In all cases, it basically means that some IC chip or component in the chain of the IC logic has failed and the Intellivision isn't able to boot up properly as a result. You can pretty accurately simulate the effect by simply powering on the console with out a cartridge. Same thing will happen when you pull one of the main ICs out of the console.

But how to troubleshoot it and fix it? Well, honestly the service manual for the model II actually has a decent flowchart but even that still doesn't quite cover everything. So I wanted to share my experience on what I now basically do whenever I encounter this condition:

- First is to absolutely verify that all the voltages are present to the main logic board. The service manual will have you test the voltages on the power supply board internally sure, but you can have a bad connection on the ribbon cable to the main board causing voltage to not make it to the main board properly.

- If the voltages check out, then the first actual component to swap out is usually the STIC IC chip (Standard Television Interface Chip). It is one of the several large 40pin ICs that exists in both model 1 and model 2 consoles. Near as I can tell their aren't any differences between the ICs of those two models with the exception that the STIC on the model 1 has a heatsink attached and the model 2s don't. But they can be swapped interchangeably. Although the heatsink on the model 1 STIC will prevent the top case from closing properly on the model 2 console. So you have to be sure the chip is bad as you have to solder it directly to the board for it to all fit.

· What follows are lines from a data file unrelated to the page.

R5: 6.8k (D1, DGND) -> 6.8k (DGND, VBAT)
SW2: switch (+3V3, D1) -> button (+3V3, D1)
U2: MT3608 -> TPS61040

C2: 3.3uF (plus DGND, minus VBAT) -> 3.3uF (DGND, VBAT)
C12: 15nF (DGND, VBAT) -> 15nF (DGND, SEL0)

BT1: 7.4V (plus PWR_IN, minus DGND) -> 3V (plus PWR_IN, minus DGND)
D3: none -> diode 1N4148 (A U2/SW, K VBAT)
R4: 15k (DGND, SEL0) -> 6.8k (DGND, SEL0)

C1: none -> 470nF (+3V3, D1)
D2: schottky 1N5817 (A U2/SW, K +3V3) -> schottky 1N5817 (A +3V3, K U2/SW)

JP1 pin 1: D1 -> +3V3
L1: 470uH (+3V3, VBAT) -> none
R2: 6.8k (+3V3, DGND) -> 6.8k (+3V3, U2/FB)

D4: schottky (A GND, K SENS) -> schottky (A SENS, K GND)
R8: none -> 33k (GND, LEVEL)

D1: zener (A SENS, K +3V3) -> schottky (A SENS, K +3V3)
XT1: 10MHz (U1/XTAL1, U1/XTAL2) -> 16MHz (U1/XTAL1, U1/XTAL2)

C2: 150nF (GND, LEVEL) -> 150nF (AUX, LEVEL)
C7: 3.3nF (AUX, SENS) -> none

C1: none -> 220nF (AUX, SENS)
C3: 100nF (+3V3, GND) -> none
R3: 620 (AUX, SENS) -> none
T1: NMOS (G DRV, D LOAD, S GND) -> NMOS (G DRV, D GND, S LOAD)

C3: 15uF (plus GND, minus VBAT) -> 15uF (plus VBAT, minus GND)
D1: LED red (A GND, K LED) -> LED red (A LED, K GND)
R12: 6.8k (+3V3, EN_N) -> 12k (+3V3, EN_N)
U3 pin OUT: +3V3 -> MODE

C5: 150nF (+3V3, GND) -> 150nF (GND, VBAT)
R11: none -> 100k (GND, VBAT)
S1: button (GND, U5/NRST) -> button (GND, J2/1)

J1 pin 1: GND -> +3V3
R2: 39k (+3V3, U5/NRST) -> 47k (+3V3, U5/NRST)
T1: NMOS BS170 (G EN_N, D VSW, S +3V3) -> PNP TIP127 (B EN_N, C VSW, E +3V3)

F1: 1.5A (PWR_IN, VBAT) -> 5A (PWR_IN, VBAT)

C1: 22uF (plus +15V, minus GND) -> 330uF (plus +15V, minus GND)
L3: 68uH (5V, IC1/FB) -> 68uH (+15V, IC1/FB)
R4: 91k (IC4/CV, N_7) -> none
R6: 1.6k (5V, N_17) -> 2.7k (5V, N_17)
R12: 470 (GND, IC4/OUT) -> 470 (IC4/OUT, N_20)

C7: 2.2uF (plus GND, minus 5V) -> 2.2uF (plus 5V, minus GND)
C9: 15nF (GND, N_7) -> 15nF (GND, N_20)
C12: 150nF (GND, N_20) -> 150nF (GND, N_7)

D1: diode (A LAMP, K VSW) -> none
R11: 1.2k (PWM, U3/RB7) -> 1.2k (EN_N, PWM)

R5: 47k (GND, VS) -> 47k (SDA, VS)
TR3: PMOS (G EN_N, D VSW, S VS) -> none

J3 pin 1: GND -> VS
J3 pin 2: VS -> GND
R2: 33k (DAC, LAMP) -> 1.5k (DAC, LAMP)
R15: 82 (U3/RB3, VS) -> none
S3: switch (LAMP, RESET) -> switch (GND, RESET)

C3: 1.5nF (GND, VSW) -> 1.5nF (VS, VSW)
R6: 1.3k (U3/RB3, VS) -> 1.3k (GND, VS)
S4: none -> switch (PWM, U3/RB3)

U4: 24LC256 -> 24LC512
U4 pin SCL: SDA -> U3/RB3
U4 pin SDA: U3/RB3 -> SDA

- If that fails, then I usually will try and swap out the CPU IC next. Although honestly the CPU seems to be a tank in the Intellivision. 

- Next up on the model 1 consoles is to look at replacing the pair of 3906 transistors that stand up off the board in the area just above where the CPU sits. Can't really miss it as they get so hot that the board is usually discolored around their solder points. But again, as they get really hot, they do burn out.

- From here I then grab my frequency counter and verify that I have a proper master clock signal all the way to the cartridge port using Pin 10 to test that signal. Though rare, I have had a crystal that was bad in one and a bad variable capacitor C2 in another that I found by checking the master clock frequency.

- From here it gets much less straight forward and will require having to break out an O'scope to start looking for various signal waveforms as per the service manual to try and help isolate which component might be at fault. 

Now in not so common fixes I've done to correct for this same issue.. or corrupted graphics.

The cartridge port...yeap. The games themselves complete some of the signals in the logic so if a game isn't present or the port has bad connections and isn't making good contact with the game cartridge, you will get the same black screen (dark grey) screen condition

And I've also had the Hi and Lo graphics rams cause a similar issue although in the cases of those chips going bad, the games will usually load up but look like they are missing sprite data in a way that looks like how NES games look with a bad 72-pin connector where the you have lines of missing graphics or corruption on the screen. Depending on the when the Intellivison was made, it might have a pair of 3539 ICs located in the upper left of the main board with the orientation of the cartridge slot on the center right. They are labeled U7 and U8 on both model 1 and model 2 consoles. At some point a main board design was made and they might have a pair of 2114 ICs there instead. All of the model 2 units have 2114s for the Hi and Lo video RAM and it is located in the lower left portion of the main board on the model 2. 

So... there you go. A few things to check out in the case of a black screen non-working Intellivision console. I will say that while more complex in components and IC chips, the model 1 units seem to be a bit more robust in regards to operational use vs the model 2. However, the model 2 cleaned up the power delivery quite a bit and tend to usually have a better RF output while being a little simpler on the inside component wise.